Callie walked with a quick step the half a mile to the Russet Lounge.

The Russet was not the sort of classy establishment that Jason and his pals would have liked, as it did not feature any expensive Armagnacs or unusual craft beers handmade by an ancient order of monks.

No, the Russet Lounge catered for a wide variety of people, some of whom were unemployed and liked to watch sports on the television, some of whom had decent jobs and liked a few pints after work, and some of whom were less easily classified.

In Callie’s day, her mother or her aunt would never have dreamed of going into the Russet Lounge on any but rare occasions where they’d partake of a small gin and tonic or a hot whiskey. But now there were plenty of women in there: women like Glory, who sat in the corner and played solitaire on her own on her phone.

Long before Freddie had turned up, Callie’s mother had been filling her daughter in on the various local people and the troubles they’d had over the years. She mentioned an old friend’s daughter, Glory, who was only in her early thirties but was known for selling drugs.

‘Not the hard stuff, mind you,’ her mother had said wearily, ‘but enough to land her in court a couple of times.
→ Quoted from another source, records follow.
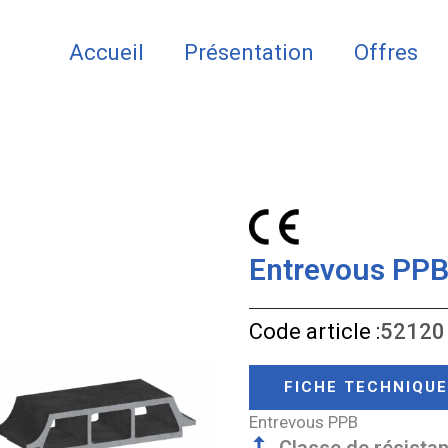
Accueil
Présentation
Offres
Entrevous PP
Code article :
52120
FICHE TECHNIQUE
Entrevous PPB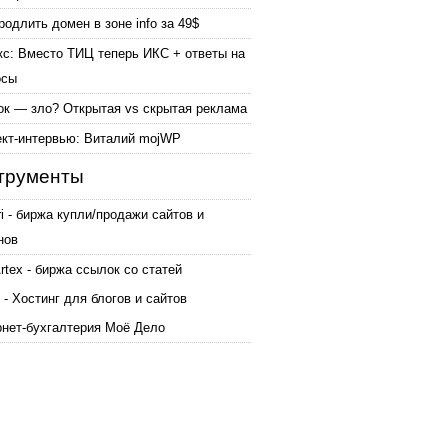
родлить домен в зоне info за 49$
кс: Вместо ТИЦ теперь ИКС + ответы на
осы
ок — зло? Открытая vs скрытая реклама
ект-интервью: Виталий mojWP
трументы
ri - биржа купли/продажи сайтов и
нов
tex - биржа ссылок со статей
 - Хостинг для блогов и сайтов
рнет-бухгалтерия Моё Дело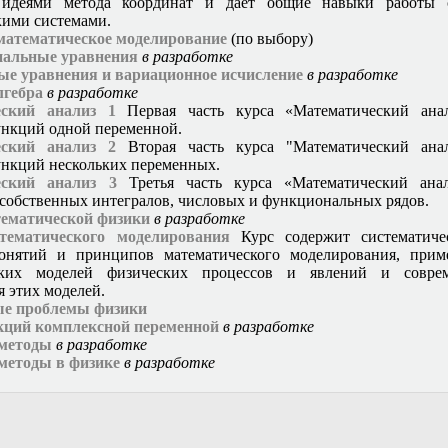
идеями метода координат и даёт общие навыки работы 
кими системами.
 математическое моделирование
(по выбору)
альные уравнения
в разработке
ые уравнения и вариационное исчисление
в разработке
лгебра
в разработке
еский анализ 1
Первая часть курса «Математический ана
нкций одной переменной.
еский анализ 2
Вторая часть курса "Математический ана
нкций нескольких переменных.
еский анализ 3
Третья часть курса «Математический ана
собственных интегралов, числовых и функциональных рядов.
ематической физики
в разработке
ематического моделирования
Курс содержит систематиче
онятий и принципов математического моделирования, прим
ских моделей физических процессов и явлений и совре
я этих моделей.
е проблемы физики
кций комплексной переменной
в разработке
методы
в разработке
методы в физике
в разработке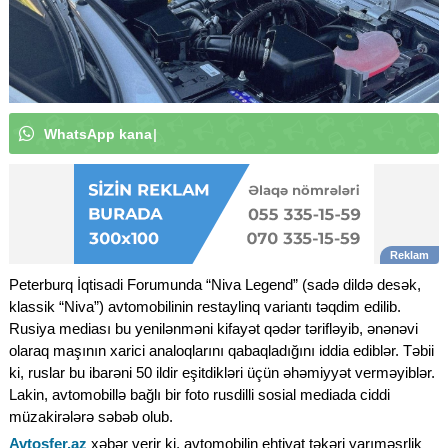
W
h
a
t
s
A
p
p
k
a
n
a
l
ı
m
ı
z
a
a
b
u
n
ə
o
l
u
n
|
Peterburq İqtisadi Forumunda “Niva Legend” (sadə dildə desək,
klassik “Niva”) avtomobilinin restaylinq variantı təqdim edilib.
Rusiya mediası bu yenilənməni kifayət qədər tərifləyib, ənənəvi
olaraq maşının xarici analoqlarını qabaqladığını iddia ediblər. Təbii
ki, ruslar bu ibarəni 50 ildir eşitdikləri üçün əhəmiyyət verməyiblər.
Lakin, avtomobillə bağlı bir foto rusdilli sosial mediada ciddi
müzakirələrə səbəb olub.
Avtosfer.az
xəbər verir ki, avtomobilin ehtiyat təkəri yarıməsrlik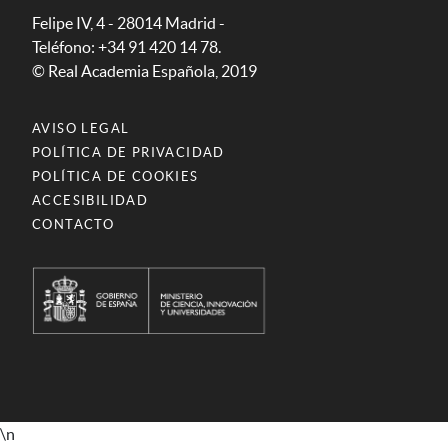
Felipe IV, 4 - 28014 Madrid -
Teléfono: +34 91 420 14 78.
© Real Academia Española, 2019
AVISO LEGAL
POLÍTICA DE PRIVACIDAD
POLÍTICA DE COOKIES
ACCESIBILIDAD
CONTACTO
\n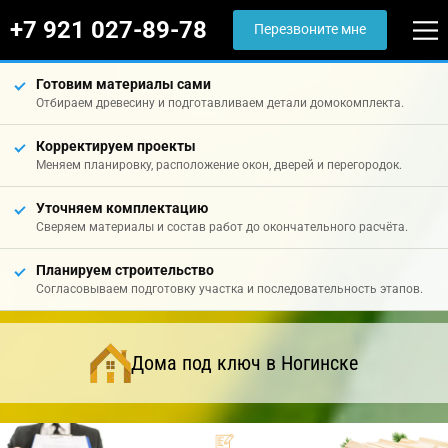
+7 921 027-89-78
Перезвоните мне
Готовим материалы сами
Отбираем древесину и подготавливаем детали домокомплекта.
Корректируем проекты
Меняем планировку, расположение окон, дверей и перегородок.
Уточняем комплектацию
Сверяем материалы и состав работ до окончательного расчёта.
Планируем строительство
Согласовываем подготовку участка и последовательность этапов.
Дома под ключ в Ногинске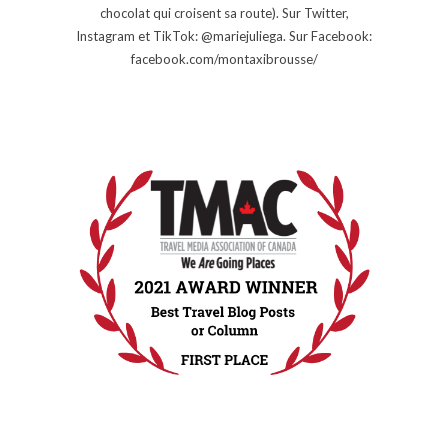
chocolat qui croisent sa route). Sur Twitter,
Instagram et TikTok: @mariejuliega. Sur Facebook:
facebook.com/montaxibrousse/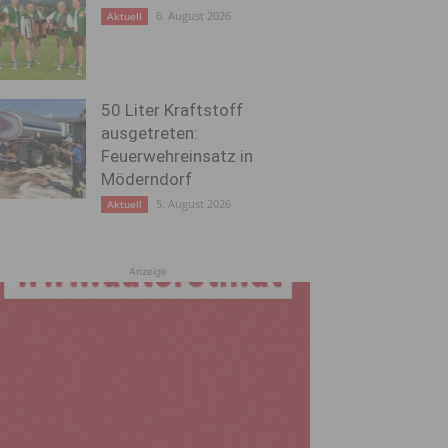
6. August 2026
Aktuell
50 Liter Kraftstoff
ausgetreten:
Feuerwehreinsatz in
Möderndorf
5. August 2026
Aktuell
Anzeige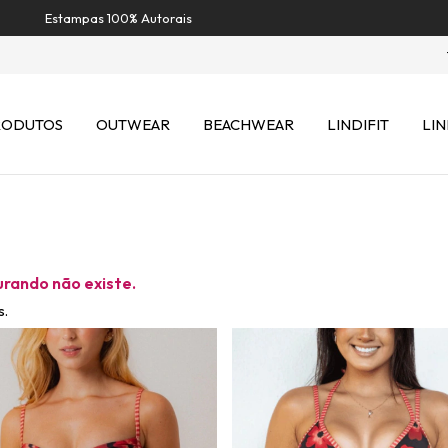
Estampas 100% Autorais
RODUTOS
OUTWEAR
BEACHWEAR
LINDIFIT
LIN
urando não existe.
s.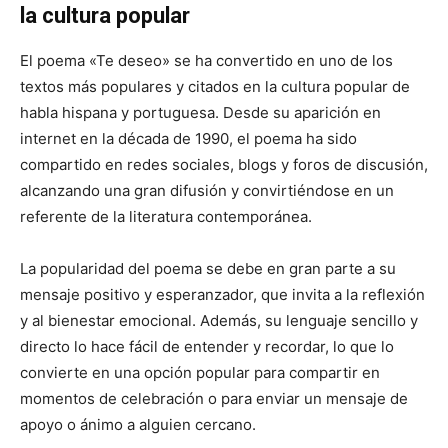
la cultura popular
El poema «Te deseo» se ha convertido en uno de los
textos más populares y citados en la cultura popular de
habla hispana y portuguesa. Desde su aparición en
internet en la década de 1990, el poema ha sido
compartido en redes sociales, blogs y foros de discusión,
alcanzando una gran difusión y convirtiéndose en un
referente de la literatura contemporánea.
La popularidad del poema se debe en gran parte a su
mensaje positivo y esperanzador, que invita a la reflexión
y al bienestar emocional. Además, su lenguaje sencillo y
directo lo hace fácil de entender y recordar, lo que lo
convierte en una opción popular para compartir en
momentos de celebración o para enviar un mensaje de
apoyo o ánimo a alguien cercano.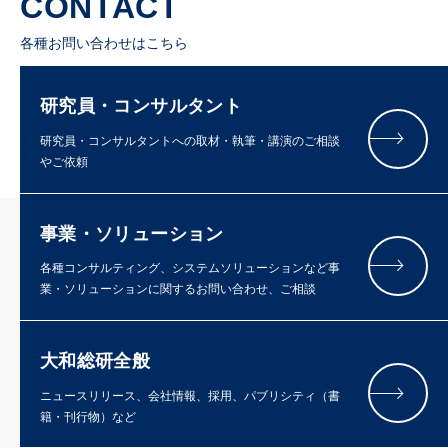
CONTACT
各種お問い合わせはこちら
研究員・コンサルタント
研究員・コンサルタントへの取材・執筆・講演のご相談
やご依頼
事業・ソリューション
各種コンサルティング、システムソリューションなど事
業・ソリューションに関するお問い合わせ、ご相談
大和総研全般
ニュースリリース、会社情報、採用、パブリシティ（書
籍・刊行物）など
She can’t stop, sells out of the Russet Lounge and they just leave her to it now. There’s a market for it. She tells her mother she has the kids to look after and needs the money, but sure, her mother looks after those kids most of the time.

‘Feeds them too,’ Pat went on. ‘Freddie says she’s an addict but she’s feeding other people’s addiction too, which is part of the pattern. Sell to feed your own habit. I don’t know whether to feel pity for her or to hate her.’

At the time, Callie’s first thought had been that perhaps poor Glory had never had the chances in life to get clean the way Freddie had. And then that night in bed, her mind had begun clicking over.

Glory was somebody local and possibly,possibly,a safe person for Callie to ask about getting some Xanax. She’d had none left for ages now and she felt the loss keenly.